Fadi Chamoun, who follows the company for Bank of Montreal, said WestJet’s first-quarter earnings per share could come in 2¢ to 3¢ below his estimate of 98¢ because of the weaker traffic results, and things are likely to get worse before they get better.

“In our view, the larger issue is that capacity growth is expected to accelerate over the coming two quarters, particular­ly in the domestic Canadian market, while the demand backdrop appears uncertain given the potential for more moderate economic growth in Canada and a weaker Canadian dollar,” Mr. Chamoun wrote in a note to clients.

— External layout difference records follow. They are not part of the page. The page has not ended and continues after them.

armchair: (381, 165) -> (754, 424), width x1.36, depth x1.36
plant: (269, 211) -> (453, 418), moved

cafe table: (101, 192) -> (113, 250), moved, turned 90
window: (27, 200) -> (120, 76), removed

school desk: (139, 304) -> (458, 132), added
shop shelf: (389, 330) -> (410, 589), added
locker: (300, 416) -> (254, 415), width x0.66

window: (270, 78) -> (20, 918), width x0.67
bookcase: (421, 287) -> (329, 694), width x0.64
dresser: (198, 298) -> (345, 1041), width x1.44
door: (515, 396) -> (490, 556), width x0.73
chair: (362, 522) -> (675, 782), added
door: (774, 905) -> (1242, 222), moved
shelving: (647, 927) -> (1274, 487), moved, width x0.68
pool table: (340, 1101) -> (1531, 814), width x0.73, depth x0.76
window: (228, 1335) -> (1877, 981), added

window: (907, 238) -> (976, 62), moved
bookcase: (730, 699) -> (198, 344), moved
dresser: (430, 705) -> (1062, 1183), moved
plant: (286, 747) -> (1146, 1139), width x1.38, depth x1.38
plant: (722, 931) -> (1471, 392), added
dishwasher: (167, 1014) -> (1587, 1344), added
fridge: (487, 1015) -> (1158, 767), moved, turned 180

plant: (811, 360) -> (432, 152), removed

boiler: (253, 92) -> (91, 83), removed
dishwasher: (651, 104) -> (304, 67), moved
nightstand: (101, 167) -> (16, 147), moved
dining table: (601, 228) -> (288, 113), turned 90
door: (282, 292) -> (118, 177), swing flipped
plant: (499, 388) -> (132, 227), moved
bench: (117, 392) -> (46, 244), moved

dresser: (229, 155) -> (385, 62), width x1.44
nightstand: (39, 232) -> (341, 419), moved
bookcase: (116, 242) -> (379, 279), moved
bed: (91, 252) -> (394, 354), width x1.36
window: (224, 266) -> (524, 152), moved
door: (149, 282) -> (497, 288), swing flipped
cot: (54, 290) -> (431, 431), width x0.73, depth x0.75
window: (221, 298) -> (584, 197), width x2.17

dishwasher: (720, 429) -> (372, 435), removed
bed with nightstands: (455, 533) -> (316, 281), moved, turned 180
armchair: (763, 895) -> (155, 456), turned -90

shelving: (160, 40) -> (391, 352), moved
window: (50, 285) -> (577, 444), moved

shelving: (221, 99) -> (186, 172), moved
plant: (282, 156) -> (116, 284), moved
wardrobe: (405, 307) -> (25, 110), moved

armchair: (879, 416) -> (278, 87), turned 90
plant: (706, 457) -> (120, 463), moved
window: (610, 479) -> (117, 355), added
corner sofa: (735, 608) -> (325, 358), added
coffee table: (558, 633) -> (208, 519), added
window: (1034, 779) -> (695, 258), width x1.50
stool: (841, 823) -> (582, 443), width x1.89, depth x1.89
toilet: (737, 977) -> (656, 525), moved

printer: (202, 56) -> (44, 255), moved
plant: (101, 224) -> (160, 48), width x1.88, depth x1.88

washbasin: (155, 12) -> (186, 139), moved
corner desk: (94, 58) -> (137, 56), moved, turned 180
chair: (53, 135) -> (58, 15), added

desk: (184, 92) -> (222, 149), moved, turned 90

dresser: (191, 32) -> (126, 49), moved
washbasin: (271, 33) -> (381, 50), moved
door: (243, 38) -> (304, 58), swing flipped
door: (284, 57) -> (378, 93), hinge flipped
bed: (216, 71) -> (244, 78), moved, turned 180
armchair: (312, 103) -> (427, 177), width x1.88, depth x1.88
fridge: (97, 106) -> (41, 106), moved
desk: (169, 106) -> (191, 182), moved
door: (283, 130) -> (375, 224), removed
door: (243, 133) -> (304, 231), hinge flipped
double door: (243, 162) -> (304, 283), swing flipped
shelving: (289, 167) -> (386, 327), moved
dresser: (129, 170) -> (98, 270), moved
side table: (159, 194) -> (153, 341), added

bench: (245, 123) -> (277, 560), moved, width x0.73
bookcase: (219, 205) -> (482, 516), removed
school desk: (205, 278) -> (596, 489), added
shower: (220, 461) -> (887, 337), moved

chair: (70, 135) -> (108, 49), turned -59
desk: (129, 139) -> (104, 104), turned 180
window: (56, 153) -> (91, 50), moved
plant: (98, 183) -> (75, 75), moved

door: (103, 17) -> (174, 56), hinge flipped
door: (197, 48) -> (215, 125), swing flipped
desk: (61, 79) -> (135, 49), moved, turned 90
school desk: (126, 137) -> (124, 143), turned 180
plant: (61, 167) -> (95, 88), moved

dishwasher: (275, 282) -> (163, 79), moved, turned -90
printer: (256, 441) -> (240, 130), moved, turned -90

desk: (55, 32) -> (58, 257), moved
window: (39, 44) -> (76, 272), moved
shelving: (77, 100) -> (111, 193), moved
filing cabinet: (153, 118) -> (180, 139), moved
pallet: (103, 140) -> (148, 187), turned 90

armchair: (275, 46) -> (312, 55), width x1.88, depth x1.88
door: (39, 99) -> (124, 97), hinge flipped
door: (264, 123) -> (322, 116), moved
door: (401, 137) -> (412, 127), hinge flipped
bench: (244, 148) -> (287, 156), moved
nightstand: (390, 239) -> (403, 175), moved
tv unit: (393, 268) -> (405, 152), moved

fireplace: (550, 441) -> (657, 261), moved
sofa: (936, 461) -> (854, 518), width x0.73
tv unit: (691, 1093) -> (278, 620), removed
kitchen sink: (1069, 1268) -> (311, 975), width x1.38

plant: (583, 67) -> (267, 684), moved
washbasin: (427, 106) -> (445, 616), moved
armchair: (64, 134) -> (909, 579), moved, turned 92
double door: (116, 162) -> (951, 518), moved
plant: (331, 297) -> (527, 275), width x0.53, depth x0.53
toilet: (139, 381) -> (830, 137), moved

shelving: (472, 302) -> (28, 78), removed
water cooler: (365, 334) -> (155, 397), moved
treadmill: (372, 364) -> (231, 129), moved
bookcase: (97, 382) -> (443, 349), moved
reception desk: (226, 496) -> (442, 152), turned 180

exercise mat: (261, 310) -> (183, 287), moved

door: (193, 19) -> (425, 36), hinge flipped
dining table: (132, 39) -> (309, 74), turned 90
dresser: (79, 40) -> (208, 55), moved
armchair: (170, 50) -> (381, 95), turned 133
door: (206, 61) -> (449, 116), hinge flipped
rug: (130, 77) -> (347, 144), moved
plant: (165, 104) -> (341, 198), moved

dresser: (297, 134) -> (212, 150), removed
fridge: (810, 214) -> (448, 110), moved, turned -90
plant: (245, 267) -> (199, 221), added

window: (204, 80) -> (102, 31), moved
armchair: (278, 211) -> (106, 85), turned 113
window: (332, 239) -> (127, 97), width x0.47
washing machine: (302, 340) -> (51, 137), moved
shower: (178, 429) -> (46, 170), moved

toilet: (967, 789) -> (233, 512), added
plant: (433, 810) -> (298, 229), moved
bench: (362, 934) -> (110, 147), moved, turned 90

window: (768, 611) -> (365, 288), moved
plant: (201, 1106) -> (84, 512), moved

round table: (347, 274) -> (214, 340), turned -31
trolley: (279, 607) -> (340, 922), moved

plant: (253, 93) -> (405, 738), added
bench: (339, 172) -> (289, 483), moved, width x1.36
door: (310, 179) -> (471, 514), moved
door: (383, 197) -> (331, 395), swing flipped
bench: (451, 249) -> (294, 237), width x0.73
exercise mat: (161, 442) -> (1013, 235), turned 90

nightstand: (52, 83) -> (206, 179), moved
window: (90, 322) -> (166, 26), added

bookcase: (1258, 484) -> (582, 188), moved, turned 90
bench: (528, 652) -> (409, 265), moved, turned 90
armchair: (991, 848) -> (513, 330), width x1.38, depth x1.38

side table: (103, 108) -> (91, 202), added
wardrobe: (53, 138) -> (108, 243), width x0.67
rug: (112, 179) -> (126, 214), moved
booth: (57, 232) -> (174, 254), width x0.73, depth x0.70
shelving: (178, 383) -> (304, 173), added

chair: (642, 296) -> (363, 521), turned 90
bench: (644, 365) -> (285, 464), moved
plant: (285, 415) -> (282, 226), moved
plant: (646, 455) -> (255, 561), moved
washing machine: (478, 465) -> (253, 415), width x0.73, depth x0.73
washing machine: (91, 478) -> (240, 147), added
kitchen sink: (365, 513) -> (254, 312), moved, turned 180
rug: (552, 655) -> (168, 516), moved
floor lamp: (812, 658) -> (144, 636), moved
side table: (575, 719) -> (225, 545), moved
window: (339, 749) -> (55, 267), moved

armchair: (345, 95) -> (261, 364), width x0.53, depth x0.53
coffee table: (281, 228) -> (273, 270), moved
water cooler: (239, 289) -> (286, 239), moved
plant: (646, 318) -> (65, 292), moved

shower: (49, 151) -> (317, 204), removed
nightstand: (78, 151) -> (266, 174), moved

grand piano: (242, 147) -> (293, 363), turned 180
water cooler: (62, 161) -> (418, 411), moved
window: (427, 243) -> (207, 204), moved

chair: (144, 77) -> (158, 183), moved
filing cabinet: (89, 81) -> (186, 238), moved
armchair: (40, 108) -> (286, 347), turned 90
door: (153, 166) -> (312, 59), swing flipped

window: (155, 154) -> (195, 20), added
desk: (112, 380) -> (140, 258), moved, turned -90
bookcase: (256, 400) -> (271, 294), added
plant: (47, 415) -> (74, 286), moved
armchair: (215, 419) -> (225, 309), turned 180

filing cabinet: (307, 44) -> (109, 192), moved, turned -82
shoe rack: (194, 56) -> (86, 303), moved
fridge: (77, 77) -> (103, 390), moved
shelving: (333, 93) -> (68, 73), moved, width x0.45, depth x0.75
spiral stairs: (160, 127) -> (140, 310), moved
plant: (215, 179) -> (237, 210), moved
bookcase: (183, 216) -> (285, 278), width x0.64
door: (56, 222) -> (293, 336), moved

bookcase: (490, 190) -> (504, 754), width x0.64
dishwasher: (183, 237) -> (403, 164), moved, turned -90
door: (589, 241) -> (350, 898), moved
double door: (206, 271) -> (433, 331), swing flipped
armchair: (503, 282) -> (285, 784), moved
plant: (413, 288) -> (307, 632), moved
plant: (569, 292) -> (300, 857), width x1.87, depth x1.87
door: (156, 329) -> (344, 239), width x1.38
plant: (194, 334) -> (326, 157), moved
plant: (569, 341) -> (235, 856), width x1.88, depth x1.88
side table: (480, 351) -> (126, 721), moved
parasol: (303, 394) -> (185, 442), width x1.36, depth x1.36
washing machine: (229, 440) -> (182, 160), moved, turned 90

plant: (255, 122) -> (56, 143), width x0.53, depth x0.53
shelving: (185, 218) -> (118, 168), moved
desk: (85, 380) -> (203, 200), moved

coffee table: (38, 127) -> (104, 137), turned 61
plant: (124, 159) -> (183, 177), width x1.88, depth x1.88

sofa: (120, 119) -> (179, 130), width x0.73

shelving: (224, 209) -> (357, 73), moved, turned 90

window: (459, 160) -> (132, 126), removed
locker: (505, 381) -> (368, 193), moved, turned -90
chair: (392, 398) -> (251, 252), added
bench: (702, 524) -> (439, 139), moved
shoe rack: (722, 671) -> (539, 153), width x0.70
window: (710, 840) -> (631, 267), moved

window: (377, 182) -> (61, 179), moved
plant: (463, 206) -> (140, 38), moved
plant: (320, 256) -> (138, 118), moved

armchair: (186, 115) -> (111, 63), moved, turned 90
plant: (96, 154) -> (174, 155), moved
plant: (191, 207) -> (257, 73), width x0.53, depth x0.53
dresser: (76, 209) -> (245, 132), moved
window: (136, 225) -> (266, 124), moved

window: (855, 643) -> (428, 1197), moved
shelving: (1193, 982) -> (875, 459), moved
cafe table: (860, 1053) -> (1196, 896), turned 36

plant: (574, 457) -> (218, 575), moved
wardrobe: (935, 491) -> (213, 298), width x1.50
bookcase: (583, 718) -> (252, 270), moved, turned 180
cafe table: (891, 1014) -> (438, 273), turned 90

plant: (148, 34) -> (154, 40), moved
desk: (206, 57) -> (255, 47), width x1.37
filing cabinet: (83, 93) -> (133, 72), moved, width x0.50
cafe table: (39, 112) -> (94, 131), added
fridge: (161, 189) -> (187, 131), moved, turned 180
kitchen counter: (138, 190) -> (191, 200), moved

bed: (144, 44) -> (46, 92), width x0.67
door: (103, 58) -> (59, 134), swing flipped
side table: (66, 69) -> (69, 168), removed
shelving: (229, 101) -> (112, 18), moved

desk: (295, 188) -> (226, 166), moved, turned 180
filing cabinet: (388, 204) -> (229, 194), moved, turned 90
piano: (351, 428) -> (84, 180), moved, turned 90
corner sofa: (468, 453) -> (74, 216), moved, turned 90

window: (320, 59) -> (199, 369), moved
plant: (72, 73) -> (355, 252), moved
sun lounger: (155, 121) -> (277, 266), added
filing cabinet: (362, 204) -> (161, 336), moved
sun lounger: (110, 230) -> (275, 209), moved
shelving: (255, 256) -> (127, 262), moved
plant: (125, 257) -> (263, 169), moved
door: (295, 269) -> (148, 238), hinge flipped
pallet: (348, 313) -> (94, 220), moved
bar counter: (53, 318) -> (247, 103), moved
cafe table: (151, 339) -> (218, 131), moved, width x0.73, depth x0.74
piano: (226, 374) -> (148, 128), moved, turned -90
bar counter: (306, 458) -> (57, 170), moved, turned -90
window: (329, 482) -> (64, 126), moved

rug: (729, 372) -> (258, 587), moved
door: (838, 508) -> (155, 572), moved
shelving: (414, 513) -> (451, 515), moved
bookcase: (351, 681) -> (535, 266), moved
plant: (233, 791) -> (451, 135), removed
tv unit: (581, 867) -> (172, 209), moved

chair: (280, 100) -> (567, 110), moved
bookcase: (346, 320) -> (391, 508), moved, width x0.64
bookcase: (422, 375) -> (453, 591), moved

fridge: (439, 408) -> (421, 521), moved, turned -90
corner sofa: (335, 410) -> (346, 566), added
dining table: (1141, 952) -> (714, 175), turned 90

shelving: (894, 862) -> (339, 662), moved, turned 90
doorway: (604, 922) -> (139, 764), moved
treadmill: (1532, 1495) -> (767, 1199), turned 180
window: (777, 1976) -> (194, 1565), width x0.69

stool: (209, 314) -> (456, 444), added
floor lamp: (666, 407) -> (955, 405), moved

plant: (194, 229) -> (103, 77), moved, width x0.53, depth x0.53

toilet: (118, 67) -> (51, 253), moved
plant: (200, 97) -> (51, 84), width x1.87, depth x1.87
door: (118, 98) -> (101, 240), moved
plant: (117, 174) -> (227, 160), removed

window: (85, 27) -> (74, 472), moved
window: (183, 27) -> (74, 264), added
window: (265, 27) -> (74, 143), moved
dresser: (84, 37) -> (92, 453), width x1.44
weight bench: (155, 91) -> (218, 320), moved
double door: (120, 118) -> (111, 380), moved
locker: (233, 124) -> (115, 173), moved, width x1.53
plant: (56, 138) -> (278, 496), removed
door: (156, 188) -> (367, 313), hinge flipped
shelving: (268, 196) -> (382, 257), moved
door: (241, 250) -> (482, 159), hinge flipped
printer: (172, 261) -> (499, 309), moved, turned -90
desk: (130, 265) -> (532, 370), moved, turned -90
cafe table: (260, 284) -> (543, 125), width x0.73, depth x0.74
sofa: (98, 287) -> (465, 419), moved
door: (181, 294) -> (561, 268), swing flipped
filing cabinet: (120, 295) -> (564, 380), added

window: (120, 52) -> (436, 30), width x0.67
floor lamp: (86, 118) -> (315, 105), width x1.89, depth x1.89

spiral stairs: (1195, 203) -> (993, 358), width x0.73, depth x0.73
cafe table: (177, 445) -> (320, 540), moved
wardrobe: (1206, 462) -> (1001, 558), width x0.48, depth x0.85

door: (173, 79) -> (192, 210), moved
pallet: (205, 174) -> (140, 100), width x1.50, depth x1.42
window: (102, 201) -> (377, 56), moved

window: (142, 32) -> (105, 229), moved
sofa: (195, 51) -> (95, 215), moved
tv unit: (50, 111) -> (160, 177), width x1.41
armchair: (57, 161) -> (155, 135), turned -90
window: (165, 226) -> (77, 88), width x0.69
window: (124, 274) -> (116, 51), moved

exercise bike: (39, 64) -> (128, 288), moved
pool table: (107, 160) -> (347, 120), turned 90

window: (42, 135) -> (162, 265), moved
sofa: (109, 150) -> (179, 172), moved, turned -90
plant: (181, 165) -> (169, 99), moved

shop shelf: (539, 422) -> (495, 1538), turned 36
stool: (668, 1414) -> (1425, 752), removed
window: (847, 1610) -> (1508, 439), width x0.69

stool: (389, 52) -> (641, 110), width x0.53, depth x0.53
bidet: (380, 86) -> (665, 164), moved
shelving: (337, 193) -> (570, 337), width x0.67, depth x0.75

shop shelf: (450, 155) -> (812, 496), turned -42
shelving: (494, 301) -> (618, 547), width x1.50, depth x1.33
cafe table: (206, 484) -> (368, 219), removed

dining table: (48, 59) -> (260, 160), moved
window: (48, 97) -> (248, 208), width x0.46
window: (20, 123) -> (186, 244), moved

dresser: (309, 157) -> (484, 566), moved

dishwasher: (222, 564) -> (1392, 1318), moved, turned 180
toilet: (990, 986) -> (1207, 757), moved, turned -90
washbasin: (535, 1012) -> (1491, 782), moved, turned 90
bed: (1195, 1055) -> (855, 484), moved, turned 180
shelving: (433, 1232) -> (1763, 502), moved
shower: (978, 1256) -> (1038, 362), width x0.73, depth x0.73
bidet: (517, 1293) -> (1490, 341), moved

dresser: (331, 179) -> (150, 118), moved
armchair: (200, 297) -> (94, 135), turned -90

Despite concerns about overcapaci­ty, Mr. Chamoun pointed out that WestJet’s earnings estimates have risen 25% since late fall due to lower energy prices, while the stock is down about 10% over the same period, creating a buying opportunit­y.

“We believe the downward pressure on the stock reflects the previously noted headwinds, which have brought the valuation to a very attractive level, particular­ly in the context of the company’s solid growth outlook, robust execution and strong balance sheet,” Mr. Chamoun wrote.